You might also want to remind your cofounder that drinking creates significant sleep debt, even if you get a full night's sleep, and sleep debt leads to higher distractability and subtly worse problem solving/thinking. It's possible that he's in a cycle of stressing out about work -> drinking -> not being at 100% mentally -> performing poorly -> stressing out more. In that case it'd be important for him to stop drinking and make sure he has enough stress-relieving leisure and breaks, time when he doesn't feel obligated to be thinking about work. Remember that software is a creative field, not a rote field, so the quality of his thoughts are what matters, not the hours spent at his desk.

So anyway, I suggest you treat your partner as a partner and start a discussion to work cooperatively to figure out why he's not being productive, or not appearing productive. It's very important to show him respect and show that you see him as an equal partner, and that you're not just condescendingly bossing him around. After all you want him to want to correct himself, not begrudgingly keep up appearances.



Note: interns who need more than a few minutes of hand-holding each day after being brought up to speed on the project (which is an initial significant cost) are non-starters in a startup that's got one full time long term technical employee.

One of the major objectives of many internships is to learn how to do a job, any job. It doesn't sound like a company of this size can afford interns of this nature.

BTW, who's idea was it to staff up with interns? Are they going to leave in August? December/January?


Good point. It's totally plausible that he's coming in late so he doesn't have to deal with the intern.
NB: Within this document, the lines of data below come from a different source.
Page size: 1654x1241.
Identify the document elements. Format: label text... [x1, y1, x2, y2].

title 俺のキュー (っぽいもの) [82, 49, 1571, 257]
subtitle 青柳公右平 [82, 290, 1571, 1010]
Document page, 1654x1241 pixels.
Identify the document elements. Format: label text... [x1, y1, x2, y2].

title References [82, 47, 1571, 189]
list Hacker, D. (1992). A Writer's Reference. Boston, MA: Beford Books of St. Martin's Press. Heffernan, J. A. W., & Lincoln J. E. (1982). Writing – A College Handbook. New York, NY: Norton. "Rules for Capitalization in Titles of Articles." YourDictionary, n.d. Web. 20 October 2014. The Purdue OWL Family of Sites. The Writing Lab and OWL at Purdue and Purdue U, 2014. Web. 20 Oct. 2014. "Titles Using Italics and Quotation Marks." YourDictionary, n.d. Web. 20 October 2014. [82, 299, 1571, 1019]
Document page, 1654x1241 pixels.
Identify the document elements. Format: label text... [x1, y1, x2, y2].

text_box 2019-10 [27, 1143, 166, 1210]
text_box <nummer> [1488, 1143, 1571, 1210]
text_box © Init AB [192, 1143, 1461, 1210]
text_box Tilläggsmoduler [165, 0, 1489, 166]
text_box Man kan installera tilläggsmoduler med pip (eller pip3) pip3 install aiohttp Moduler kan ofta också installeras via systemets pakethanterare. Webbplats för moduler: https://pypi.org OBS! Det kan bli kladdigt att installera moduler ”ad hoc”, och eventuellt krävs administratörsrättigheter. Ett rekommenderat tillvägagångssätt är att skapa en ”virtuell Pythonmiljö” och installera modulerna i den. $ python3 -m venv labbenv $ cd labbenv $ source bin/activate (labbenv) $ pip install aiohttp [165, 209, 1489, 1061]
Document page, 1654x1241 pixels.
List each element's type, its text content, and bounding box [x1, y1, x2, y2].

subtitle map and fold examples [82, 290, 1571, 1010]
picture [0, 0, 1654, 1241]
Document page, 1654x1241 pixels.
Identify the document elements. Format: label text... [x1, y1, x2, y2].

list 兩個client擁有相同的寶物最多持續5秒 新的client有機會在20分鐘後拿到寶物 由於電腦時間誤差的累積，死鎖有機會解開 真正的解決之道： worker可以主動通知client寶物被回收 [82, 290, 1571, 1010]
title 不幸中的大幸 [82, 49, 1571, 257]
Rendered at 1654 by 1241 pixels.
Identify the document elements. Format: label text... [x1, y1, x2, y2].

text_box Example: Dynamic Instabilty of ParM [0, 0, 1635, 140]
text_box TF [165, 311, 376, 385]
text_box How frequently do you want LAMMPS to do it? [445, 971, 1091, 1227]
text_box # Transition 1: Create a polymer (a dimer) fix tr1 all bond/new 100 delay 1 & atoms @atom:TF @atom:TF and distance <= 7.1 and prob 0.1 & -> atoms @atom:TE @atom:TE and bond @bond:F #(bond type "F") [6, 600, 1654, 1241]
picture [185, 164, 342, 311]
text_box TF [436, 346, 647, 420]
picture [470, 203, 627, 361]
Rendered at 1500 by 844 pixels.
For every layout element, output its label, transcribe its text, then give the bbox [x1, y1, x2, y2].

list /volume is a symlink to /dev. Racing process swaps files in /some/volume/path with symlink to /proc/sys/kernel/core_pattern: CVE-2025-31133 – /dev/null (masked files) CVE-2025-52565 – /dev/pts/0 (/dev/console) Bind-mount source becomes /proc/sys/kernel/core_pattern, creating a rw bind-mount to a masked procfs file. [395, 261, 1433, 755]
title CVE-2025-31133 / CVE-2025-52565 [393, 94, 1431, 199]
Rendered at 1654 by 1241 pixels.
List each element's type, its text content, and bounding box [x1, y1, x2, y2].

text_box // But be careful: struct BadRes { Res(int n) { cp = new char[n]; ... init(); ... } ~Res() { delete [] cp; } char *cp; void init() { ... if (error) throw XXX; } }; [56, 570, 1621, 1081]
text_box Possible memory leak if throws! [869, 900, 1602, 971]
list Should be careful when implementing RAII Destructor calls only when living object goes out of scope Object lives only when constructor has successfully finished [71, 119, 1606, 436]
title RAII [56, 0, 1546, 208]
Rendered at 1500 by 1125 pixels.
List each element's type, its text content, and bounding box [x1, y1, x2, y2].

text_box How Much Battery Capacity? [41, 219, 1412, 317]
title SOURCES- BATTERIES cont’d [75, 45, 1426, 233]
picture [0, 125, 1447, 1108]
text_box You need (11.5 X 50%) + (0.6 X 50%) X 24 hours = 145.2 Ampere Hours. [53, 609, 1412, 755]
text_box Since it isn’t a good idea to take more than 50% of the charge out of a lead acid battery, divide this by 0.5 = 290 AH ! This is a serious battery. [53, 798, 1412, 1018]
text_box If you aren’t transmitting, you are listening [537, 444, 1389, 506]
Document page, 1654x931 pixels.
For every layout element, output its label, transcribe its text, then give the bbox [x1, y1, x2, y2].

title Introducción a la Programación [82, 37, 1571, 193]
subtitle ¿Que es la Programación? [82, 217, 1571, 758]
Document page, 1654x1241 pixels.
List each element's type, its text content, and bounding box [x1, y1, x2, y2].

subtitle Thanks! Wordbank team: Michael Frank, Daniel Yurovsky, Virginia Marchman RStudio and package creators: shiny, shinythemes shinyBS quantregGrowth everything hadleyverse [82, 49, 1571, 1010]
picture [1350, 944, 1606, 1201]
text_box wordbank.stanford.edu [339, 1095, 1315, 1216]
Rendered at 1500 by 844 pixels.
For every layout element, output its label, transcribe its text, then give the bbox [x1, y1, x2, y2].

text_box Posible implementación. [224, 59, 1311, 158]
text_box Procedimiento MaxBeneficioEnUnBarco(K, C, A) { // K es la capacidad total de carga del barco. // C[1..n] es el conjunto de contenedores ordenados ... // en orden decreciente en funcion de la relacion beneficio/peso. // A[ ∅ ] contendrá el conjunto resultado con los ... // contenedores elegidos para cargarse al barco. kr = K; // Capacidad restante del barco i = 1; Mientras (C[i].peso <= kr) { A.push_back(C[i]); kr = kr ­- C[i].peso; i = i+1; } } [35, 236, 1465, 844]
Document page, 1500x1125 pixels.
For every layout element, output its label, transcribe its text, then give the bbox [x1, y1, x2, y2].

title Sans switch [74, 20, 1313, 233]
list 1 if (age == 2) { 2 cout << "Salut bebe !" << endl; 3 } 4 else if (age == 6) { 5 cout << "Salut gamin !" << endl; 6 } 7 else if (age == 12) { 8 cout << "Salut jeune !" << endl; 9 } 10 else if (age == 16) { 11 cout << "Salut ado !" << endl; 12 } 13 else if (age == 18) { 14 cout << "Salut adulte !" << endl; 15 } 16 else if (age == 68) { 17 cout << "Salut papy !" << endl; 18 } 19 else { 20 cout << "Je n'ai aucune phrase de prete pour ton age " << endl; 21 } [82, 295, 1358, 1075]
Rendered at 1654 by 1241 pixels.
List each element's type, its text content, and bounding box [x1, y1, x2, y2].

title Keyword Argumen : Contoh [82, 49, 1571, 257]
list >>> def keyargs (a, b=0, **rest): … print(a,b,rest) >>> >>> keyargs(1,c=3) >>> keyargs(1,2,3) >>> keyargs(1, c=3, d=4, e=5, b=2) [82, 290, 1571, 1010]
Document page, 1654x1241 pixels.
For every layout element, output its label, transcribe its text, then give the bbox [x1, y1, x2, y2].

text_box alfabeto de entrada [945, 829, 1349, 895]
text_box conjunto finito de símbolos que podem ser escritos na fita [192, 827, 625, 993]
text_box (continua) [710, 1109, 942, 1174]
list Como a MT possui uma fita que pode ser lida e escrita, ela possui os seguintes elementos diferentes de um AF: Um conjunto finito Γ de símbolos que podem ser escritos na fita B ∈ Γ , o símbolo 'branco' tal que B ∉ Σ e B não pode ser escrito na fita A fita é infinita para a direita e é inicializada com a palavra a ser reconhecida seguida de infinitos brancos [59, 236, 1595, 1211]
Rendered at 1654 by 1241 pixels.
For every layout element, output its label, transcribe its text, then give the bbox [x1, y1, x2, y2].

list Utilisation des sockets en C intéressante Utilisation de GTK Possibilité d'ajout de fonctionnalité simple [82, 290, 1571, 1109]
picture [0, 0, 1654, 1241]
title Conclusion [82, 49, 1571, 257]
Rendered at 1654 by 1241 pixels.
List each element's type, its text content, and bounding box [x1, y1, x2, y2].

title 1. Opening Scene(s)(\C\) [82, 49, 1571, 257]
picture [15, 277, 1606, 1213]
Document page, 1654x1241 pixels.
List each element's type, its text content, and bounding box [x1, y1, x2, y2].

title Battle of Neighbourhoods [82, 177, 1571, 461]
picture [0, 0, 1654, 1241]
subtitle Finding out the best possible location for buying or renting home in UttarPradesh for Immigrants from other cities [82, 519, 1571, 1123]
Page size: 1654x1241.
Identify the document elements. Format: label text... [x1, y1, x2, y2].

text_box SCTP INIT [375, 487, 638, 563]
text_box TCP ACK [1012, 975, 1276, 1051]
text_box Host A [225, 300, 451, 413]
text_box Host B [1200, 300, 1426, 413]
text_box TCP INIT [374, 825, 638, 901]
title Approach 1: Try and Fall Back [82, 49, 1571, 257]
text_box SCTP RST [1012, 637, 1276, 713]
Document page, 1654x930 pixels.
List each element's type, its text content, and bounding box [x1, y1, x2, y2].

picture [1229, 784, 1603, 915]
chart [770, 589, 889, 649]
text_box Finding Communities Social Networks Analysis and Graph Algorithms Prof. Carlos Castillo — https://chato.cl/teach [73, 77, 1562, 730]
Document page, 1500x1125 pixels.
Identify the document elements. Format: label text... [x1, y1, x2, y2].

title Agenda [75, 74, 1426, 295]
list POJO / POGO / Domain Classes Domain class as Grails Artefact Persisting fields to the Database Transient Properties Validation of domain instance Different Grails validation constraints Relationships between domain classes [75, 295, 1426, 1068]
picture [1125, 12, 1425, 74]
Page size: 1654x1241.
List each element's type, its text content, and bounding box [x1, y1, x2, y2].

You'd be better off noticing the patterns in his misestimation and adjusting his estimates accordingly in your own head.

Better yet, encourage him to become a better estimator. The book Software Estimation: Demystifying a Black Art presents several strategies for developing this skill.

For example: before starting a project, classify it as “small”, “medium”, “large”, “x-large”, etc. (If you don’t understand what you’re supposed to be doing well enough to even make an estimate, you have a bigger problem.) After the project is over, record how long it took. After a few months of work you should be able to see what ranges of time are associated with what intuitive size estimates, and then you can translate your intuition into numbers.